Latest update December 18th, 2024 5:45 AM
Mar 04, 2014 News
The People’s Progressive Party has responded to the Guyana Trade Union Congress’ (GTUC) rejection of the recent decision by the National Assembly to restore the Critchlow Labour College (CLC) subvention, provided that the CLC board is comprised of four members from the Government aligned Federation of Independent Trade Unions of Guyana (FITUG).
The GTUC, through it General Secretary Lincoln Lewis had previously announced that while they are appreciative of the Government subvention, they will not agree to have FITUG on the CLC board since the College is privately owned by the GTUC and for the National Assembly to impose a management structure is unconstitutional and against their by-laws.

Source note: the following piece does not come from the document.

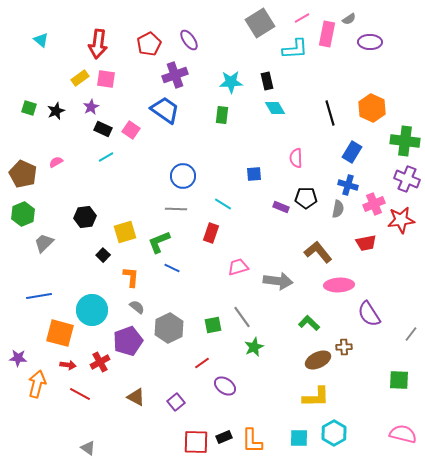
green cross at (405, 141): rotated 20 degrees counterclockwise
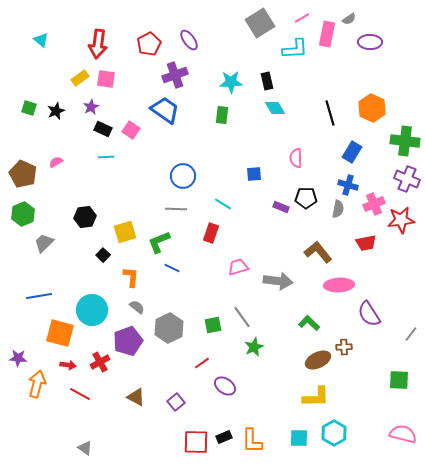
cyan line at (106, 157): rotated 28 degrees clockwise
gray triangle at (88, 448): moved 3 px left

The Peoples Progressive Party (PPP) Member of Parliament (MP) Manzoor Nadir at a press conference yesterday at Freedom House, lambasted the GTUC for the position it has taken.
He asserted that for years there have been calls from many quarters, “especially the political Opposition and anti-government public figures”, to restore the subvention which the Government had suspended, “citing that there must be accountability and democratic governance within the Critchlow Labour College.”

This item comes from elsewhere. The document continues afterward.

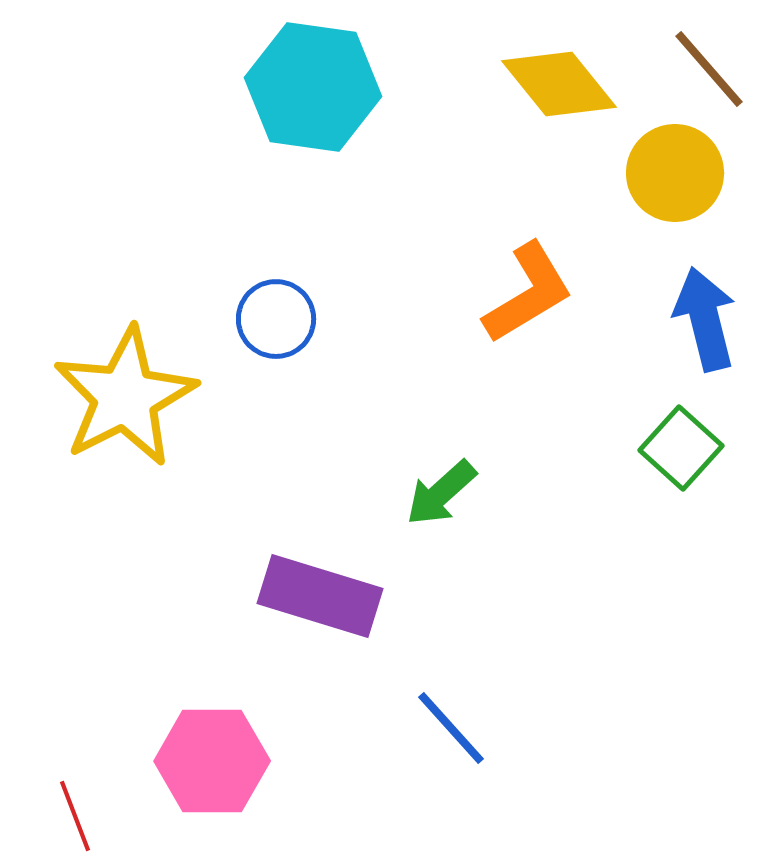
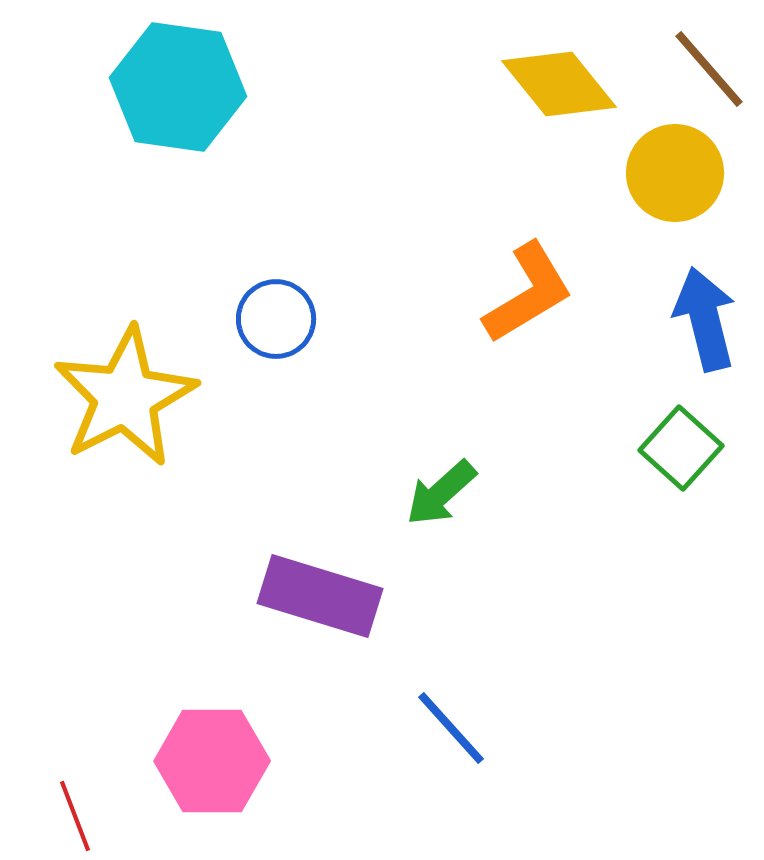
cyan hexagon: moved 135 px left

He then said that the rejection by the GTUC of the National Assembly’s unanimous motion is a clear indication that “all the ‘hullabaloo’ they made about the restoration of the subvention, had nothing to do about money and the students, but was merely about politics.”
According to Nadir, the TUC leadership has stood steadfast in its position that it would prefer to “rule over ruin, a sick philosophy of many in the People’s National Congress, rather than come to a consensus that would be in the interest of all stakeholders of the College and the national labour movement as a whole.”
Nadir stressed that such a consensus was reached last week in the National Assembly when all of the MPs registered their vote for reform in the governance of the Critchlow Labour College, by ensuring that the collective voice of the organized labour movement is represented on the Board of the CLC.
“The swift and complete rejection by the TUC is not only a slap in the face of the Alliance for Change which brought the motion and the amendment, but it also reflects on the labour aristocracy which has hijacked the CLC. A dictatorship that is not intent on managing the CLC for the development of our youth and the unity of labour movement, but to achieve the objective of making the PPP/C government look bad. It is this dictatorship that is hurting the Critchlow Labour College and preventing the unification of the labour movement” said Nadir.
According to Nadir, the International Labour Organization (ILO) in all of its conventions and policy statements speaks to the state and stakeholders consulting with the “the most representative organizations of labour The GTUC and certainly the composition of the Board of the CLC cannot and does not, pass this litmus test of the ILO.”
He outlined that two former CLC Principals, Dr. Rupert Roopnarine and the late Godwin McPherson wanted to ensure that the CLC would revert to being an institution of education rather than a vehicle of politics.
According to Nadir, Dr. Roopnarine had worked hard towards bringing the financial records of the CLC up to date and to deal with the accountability aspects of the CLC. “He was at that time providing for the requirements which were asked of the College by the Minister of Education. This angered the GTUC dictatorship who began to put pressure on him and even threatened to fire him causing him to quit in disgust, saying that the CLC was being run like ‘cake-shop’. The late Godwin McPherson, for all his efforts to put education first and politics behind, was padlocked out of his office when he was principal” said the PPP MP.
According to Nadir the PPP feels vindicated that it has all along “correctly spoken about the leadership of the TUC’s efforts to keep out democratic governance from being the norm in the TUC.”
He further said that “this refusal to bring democratization to the TUC has also been the cause of the split in the labour movement and the formation of the FITUG. Last week’s unanimity in the passage of the motion in Parliament was a rare show of consensus where the CLC was concerned; however, these hopes are once again being dashed by the minority that calls itself the Guyana Trades Union Congress.”